Exercise aim - Retype the entire notice about the 71st Annual General Meeting word for word, from its heading through the last listed document.

Start of Text under study

71st Annual General Meeting

The 71st Annual General Meeting is going to be held on Monday, 23 April 2018, at 10:30 a.m. at the Austria Center Vienna, 1220 Vienna, Bruno-Kreisky-Platz 1.

Supplement to the agenda due to a shareholder request in accordance with Section 109 AktG

Supplement to the agenda of the 71st Annual General Meeting of VERBUND AG on Monday, 23 April 2018, at 10:30
 
The convening of the upcoming 71st regular Annual General Meeting of VERBUND AG on Monday, 23 April 2018, 10:30, at Austria Center Vienna, 1220 Vienna, Bruno-Kreisky-Platz 1, was announced on 23 March 2018.
 
Due to a request in accordance with Section 109 AktG submitted on 28 March 2018 of the shareholder EVN AG, FN 72000 h, 2344 Maria Enzersdorf, EVN Platz, holding 43,781,760 no-par shares in the Company for over three months and thus holding a share of greater than five percent of the share capital of the Company, the agenda of the regular Annual General Meeting of VERBUND AG referenced above published in the Official Gazette of Wiener Zeitung and on the Company’s website at www.verbund.com/hv on 23 March 2018 will be supplemented with one agenda item that reads as follows:
 

6. Election to the Supervisory Board

Additional documents for the Annual General Meeting

The following documents are immediately available on the Company’s website at www.verbund.com/hv in accordance with Section 108(3), (4) in conjunction with Section 109(2) AktG:

  • shareholder request in accordance with Section 109 AktG of the shareholder EVN AG with statement of reasons and nomination,
  • declaration including curriculum vitae pursuant to Section 87(2) AktG,
  • the entire agenda taking into account this supplement,
  • form for granting power of attorney to the independent representative of the shareholder taking into account this supplement,
  • information on shareholder rights in accordance of the supplement of the agenda.

End of Text under study
Start of Records provided

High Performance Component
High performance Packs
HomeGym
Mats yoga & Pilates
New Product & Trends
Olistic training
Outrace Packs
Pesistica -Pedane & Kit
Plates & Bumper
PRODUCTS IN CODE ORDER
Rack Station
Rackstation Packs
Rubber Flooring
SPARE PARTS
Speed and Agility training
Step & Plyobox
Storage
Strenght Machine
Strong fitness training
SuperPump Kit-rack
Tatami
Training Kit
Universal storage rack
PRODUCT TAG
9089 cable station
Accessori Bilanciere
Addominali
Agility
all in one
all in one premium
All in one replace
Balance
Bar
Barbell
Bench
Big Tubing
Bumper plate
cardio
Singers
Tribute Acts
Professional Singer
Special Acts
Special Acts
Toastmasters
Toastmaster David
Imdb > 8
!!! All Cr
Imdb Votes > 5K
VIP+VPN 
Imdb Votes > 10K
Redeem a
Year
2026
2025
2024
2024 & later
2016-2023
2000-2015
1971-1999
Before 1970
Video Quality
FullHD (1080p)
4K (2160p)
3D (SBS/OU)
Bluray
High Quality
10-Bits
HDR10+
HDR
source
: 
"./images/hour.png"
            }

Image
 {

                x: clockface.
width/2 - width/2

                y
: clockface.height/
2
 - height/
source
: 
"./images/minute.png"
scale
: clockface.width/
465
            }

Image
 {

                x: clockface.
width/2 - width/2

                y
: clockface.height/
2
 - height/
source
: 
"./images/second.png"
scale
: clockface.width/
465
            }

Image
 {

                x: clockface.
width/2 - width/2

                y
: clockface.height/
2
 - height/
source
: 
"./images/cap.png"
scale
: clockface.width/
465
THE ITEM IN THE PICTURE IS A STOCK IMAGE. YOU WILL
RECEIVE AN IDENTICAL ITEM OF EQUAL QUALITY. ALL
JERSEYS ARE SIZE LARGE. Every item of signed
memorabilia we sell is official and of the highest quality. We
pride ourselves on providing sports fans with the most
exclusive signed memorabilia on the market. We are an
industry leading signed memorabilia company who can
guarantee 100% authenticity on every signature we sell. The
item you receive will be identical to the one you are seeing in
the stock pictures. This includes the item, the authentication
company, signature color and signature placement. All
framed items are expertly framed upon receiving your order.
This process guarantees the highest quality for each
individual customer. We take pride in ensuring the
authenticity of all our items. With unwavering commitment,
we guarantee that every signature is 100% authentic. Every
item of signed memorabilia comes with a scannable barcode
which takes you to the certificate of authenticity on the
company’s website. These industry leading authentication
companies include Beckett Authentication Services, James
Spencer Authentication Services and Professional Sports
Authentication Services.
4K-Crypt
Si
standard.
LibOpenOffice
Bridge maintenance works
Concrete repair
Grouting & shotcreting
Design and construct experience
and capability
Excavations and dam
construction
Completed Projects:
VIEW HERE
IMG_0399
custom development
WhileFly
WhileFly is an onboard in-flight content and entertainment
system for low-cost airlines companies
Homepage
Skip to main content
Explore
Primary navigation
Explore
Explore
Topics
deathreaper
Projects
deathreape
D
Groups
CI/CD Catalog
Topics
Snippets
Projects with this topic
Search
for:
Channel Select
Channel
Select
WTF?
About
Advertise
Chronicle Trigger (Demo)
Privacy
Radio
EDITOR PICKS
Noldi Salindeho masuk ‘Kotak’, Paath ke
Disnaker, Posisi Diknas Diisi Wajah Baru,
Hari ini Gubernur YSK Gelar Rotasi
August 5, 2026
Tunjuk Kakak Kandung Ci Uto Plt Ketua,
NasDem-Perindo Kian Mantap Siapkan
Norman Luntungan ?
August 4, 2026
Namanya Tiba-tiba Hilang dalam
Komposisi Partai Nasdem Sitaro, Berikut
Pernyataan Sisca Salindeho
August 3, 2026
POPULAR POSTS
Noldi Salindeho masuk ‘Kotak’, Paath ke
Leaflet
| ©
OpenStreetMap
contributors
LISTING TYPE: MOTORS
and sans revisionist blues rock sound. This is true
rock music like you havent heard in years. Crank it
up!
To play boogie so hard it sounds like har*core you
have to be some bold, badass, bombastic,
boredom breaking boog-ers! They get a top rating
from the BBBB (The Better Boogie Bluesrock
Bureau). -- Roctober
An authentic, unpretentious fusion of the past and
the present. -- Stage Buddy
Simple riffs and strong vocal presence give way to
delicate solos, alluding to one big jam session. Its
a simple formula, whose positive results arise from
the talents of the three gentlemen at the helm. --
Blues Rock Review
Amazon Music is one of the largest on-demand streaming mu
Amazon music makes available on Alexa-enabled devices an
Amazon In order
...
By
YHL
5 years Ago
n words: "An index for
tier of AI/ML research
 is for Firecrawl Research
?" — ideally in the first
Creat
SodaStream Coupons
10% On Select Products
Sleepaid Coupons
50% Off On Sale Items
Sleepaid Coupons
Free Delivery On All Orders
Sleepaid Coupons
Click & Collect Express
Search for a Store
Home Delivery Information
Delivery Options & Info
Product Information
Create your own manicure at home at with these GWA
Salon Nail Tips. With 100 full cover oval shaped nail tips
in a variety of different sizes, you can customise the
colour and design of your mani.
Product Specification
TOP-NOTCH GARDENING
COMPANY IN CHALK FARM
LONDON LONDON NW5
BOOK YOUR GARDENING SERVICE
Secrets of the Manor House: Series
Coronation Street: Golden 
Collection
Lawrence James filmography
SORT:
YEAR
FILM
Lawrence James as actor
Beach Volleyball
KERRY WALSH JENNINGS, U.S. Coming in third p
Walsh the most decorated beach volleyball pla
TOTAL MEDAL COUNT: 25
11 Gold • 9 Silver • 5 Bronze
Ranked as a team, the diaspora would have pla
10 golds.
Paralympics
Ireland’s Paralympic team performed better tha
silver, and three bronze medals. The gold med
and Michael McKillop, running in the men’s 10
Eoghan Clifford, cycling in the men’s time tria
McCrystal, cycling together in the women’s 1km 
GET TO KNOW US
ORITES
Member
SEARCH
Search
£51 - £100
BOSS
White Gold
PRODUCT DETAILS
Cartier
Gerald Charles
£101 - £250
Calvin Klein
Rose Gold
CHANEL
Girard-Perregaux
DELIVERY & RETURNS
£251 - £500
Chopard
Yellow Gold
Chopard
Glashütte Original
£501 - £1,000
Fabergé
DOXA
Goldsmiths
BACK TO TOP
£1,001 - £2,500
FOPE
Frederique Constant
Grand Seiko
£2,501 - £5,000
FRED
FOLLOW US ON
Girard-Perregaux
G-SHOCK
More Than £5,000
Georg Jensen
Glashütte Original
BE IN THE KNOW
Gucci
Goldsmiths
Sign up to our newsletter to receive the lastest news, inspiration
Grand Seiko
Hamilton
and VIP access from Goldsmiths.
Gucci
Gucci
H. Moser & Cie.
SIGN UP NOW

End of Records provided

The completed task -
71st Annual General Meeting

The 71st Annual General Meeting is going to be held on Monday, 23 April 2018, at 10:30 a.m. at the Austria Center Vienna, 1220 Vienna, Bruno-Kreisky-Platz 1.

Supplement to the agenda due to a shareholder request in accordance with Section 109 AktG

Supplement to the agenda of the 71st Annual General Meeting of VERBUND AG on Monday, 23 April 2018, at 10:30
 
The convening of the upcoming 71st regular Annual General Meeting of VERBUND AG on Monday, 23 April 2018, 10:30, at Austria Center Vienna, 1220 Vienna, Bruno-Kreisky-Platz 1, was announced on 23 March 2018.
 
Due to a request in accordance with Section 109 AktG submitted on 28 March 2018 of the shareholder EVN AG, FN 72000 h, 2344 Maria Enzersdorf, EVN Platz, holding 43,781,760 no-par shares in the Company for over three months and thus holding a share of greater than five percent of the share capital of the Company, the agenda of the regular Annual General Meeting of VERBUND AG referenced above published in the Official Gazette of Wiener Zeitung and on the Company’s website at www.verbund.com/hv on 23 March 2018 will be supplemented with one agenda item that reads as follows:
 

6. Election to the Supervisory Board

Additional documents for the Annual General Meeting

The following documents are immediately available on the Company’s website at www.verbund.com/hv in accordance with Section 108(3), (4) in conjunction with Section 109(2) AktG:

  • shareholder request in accordance with Section 109 AktG of the shareholder EVN AG with statement of reasons and nomination,
  • declaration including curriculum vitae pursuant to Section 87(2) AktG,
  • the entire agenda taking into account this supplement,
  • form for granting power of attorney to the independent representative of the shareholder taking into account this supplement,
  • information on shareholder rights in accordance of the supplement of the agenda.